Page
— begin —

Monday, December 27, 2021

California Court of Appeal, Second Appellate District, Rice v. Downs, Docket No. B307780

 

Security Interest

 

Security Agreement, Perfected by the Filing of a UCC Financing Statement Filed with the Secretary of State (Perfected before D. Moved for His Charging Order)

 

Charging Order (Not to Confuse with Judgment Lien on Personal Property)

 

Lien (Obtained Through a Charging Order)

Assignment (Deemed to be a Security Interest, Hence, to be Perfected by a Filling with the Secretary of State)

Collateral

 

 

Priority Between Statutory Lien and Prior Security Agreement?

 

Disgorgement

 

Order Disgorging $X. Payment to Attorney Legal Fees

 

Alter Ego Theory

 

Ethics

 

California Law

 

 

When a “money judgment is rendered against” a member of an LLC, but not against the LLC itself, the member’s interest in the LLC “may be applied toward the satisfaction of the judgment by an order charging the judgment debtor’s interest pursuant to Section . . . 17705.03 of the Corporations Code.” (Code Civ. Proc., § 708.310.)

 

 

 

 

APPEAL from an order of the Superior Court of Los Angeles County, Rupert A. Byrdsong, Judge.  Reversed and remanded with directions.

 

 

Appellant Glaser Weil Fink Howard Avchen & Shapiro, LLC (Glaser Weil), former counsel of plaintiff William Rice, appeals from an order disgorging a $450,000 payment to Glaser Weil by Triton Community Development LLC (Triton), an entity owned and controlled by Rice. The trial court concluded the payment should instead have gone to defendant and respondent Gary Downs, who had obtained an order charging Rice’s interest in Triton to satisfy an earlier judgment entered in Downs’ favor.

 

In contesting disgorgement, Rice and Glaser Weil asserted that before Downs had moved for the charging order, Glaser Weil had entered into agreements with Triton and Rice to ensure payment of Glaser Weil’s legal fees, and those agreements took precedence over the charging order. Specifically, Triton had agreed to become co-obligor on Rice’s debt to Glaser Weil, and Rice had also pledged his interest in Triton to Glaser Weil as security on his debt. Although Rice and Glaser Weil did not provide these agreements to the trial court, Rice and a Glaser Weil partner submitted declarations attesting to the agreements, along with a Uniform Commercial Code (UCC) financing statement filed with the Secretary of State referencing, among other things, Glaser Weil’s security interest in Triton.

— end —

Records

— begin —

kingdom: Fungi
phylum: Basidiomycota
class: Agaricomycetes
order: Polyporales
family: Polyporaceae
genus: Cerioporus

— end —

Task requirements
Pick up the Rice v. Downs court opinion above and keep writing it from its last sentence onward.

Task response
 

Glaser Weil argued that Triton made the $450,000 payment for its own obligations as co-obligor on Rice’s debt, and therefore the payment was not a “distribution” to Rice subject to the charging order. Alternatively, if the payment was a distribution to Rice, Glaser Weil contended its security interest, perfected before Downs moved for his charging order, had priority over that order.

 

The trial court found that Triton was Rice’s alter ego, and rejected the argument that the payment was for Triton’s obligation as opposed to Rice’s debt. The court agreed in theory with Glaser Weil’s lien priority argument, but relied on its equitable authority to place the charging order ahead of Glaser Weil’s security interest.

 

Like the trial court, we conclude that when Rice, as sole managing member of Triton, directed the company to disburse funds to pay his legal bills, it constituted a distribution to him subject to the charging order.

 

We disagree with the trial court on the lien priority question, however, and hold that Glaser Weil’s security agreement, perfected by the filing of a financing statement, has priority over the later charging order. In the unpublished portion of the opinion, we further conclude there was no equitable basis to override Glaser Weil’s lien priority here, assuming arguendo a trial court can override a statutory lien priority by exercising its equitable power.

 

(…) Rice filed for Chapter 11 bankruptcy on January 27, 2020. During that proceeding, he filed a monthly operating report disclosing that in February 2020, Triton had paid $450,000 to Glaser Weil, the firm representing Rice in his litigation against Downs.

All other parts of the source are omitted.